- What you will do: Among the lines below, list those containing the string "strass".

(Saved entries)
++++++++++

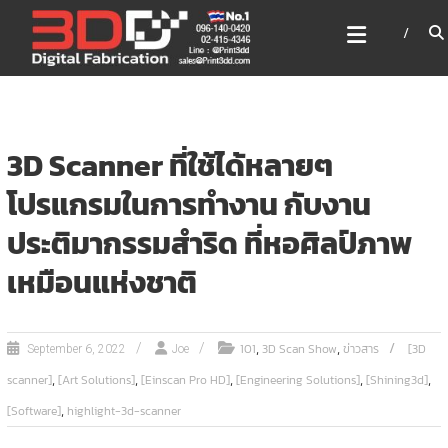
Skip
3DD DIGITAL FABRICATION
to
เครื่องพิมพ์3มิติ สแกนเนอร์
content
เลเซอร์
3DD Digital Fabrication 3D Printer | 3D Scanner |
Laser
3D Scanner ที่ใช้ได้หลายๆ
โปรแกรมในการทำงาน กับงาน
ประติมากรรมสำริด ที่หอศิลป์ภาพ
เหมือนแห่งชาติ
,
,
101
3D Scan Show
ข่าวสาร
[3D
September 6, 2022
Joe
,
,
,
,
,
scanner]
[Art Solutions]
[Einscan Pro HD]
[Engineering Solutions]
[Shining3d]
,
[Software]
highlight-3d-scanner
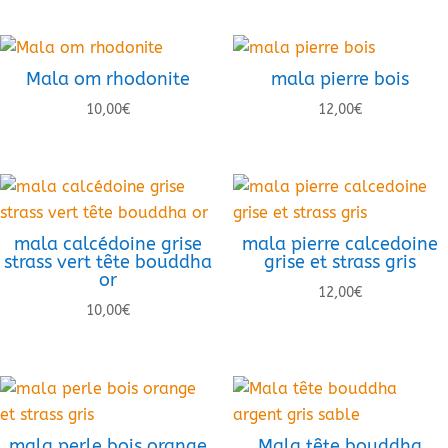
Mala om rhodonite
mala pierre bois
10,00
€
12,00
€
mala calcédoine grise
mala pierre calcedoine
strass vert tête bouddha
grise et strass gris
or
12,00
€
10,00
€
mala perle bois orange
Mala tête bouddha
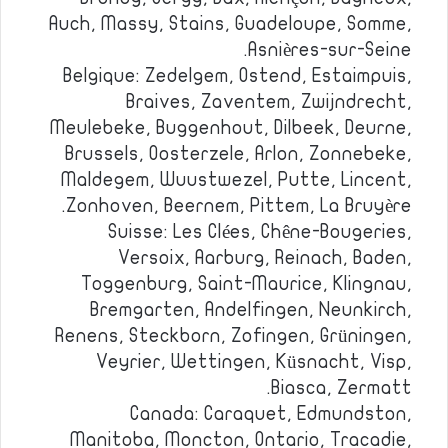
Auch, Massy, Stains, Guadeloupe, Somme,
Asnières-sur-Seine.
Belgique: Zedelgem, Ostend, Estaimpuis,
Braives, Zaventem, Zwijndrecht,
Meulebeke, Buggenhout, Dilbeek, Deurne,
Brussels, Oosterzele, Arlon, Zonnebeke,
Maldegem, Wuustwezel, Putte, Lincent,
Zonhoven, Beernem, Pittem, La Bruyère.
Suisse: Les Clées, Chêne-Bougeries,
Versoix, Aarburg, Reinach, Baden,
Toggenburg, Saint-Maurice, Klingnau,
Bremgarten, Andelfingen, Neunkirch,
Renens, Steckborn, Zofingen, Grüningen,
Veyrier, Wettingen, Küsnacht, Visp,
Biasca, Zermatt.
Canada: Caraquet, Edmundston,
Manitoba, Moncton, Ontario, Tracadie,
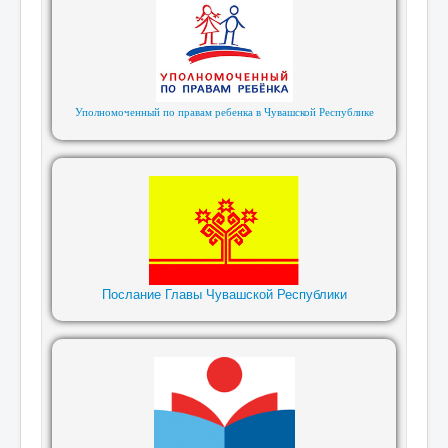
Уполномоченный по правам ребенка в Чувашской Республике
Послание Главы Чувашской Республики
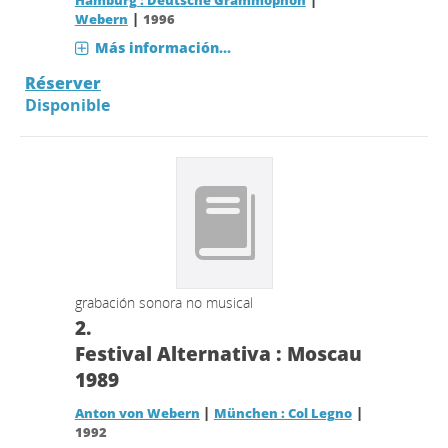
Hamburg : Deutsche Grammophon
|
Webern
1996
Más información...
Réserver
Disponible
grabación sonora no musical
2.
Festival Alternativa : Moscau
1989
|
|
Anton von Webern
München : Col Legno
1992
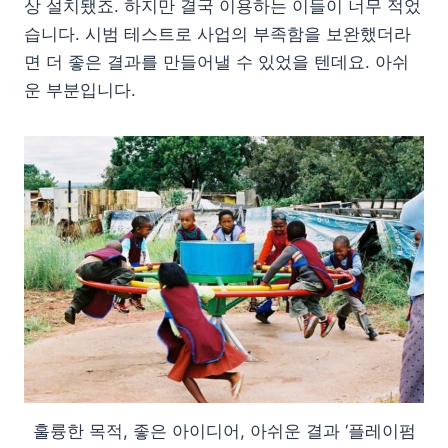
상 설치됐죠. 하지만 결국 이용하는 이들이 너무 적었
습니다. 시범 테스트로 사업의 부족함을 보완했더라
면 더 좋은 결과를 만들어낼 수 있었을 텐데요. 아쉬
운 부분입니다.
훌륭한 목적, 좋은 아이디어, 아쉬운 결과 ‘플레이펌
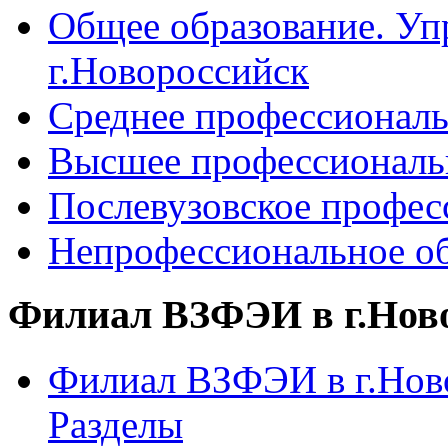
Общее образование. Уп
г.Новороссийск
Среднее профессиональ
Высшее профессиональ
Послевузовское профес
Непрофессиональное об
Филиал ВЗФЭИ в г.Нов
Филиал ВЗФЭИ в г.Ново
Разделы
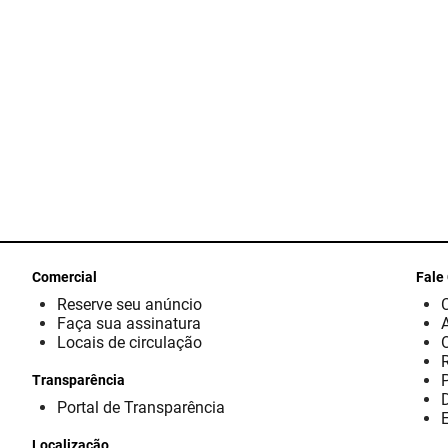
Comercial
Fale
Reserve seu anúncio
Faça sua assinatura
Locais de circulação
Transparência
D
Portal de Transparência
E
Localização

++++++++++

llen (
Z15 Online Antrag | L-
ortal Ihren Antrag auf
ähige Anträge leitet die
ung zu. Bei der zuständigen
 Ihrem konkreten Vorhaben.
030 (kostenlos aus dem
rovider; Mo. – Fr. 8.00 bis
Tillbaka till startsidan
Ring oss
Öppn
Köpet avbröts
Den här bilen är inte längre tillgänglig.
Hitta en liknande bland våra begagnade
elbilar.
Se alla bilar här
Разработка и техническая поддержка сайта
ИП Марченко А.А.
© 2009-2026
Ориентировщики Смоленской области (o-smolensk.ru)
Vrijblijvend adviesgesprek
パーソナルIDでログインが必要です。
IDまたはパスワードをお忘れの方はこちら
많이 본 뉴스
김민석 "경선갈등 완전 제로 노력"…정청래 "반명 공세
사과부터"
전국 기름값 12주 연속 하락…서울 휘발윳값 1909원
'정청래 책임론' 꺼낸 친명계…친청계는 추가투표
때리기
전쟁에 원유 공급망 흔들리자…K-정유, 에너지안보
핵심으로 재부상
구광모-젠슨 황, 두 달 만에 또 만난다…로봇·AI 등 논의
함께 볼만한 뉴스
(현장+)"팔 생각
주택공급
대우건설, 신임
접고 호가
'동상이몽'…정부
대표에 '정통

++++++++++

- Solution below:
strass vert tête bouddha
grise et strass gris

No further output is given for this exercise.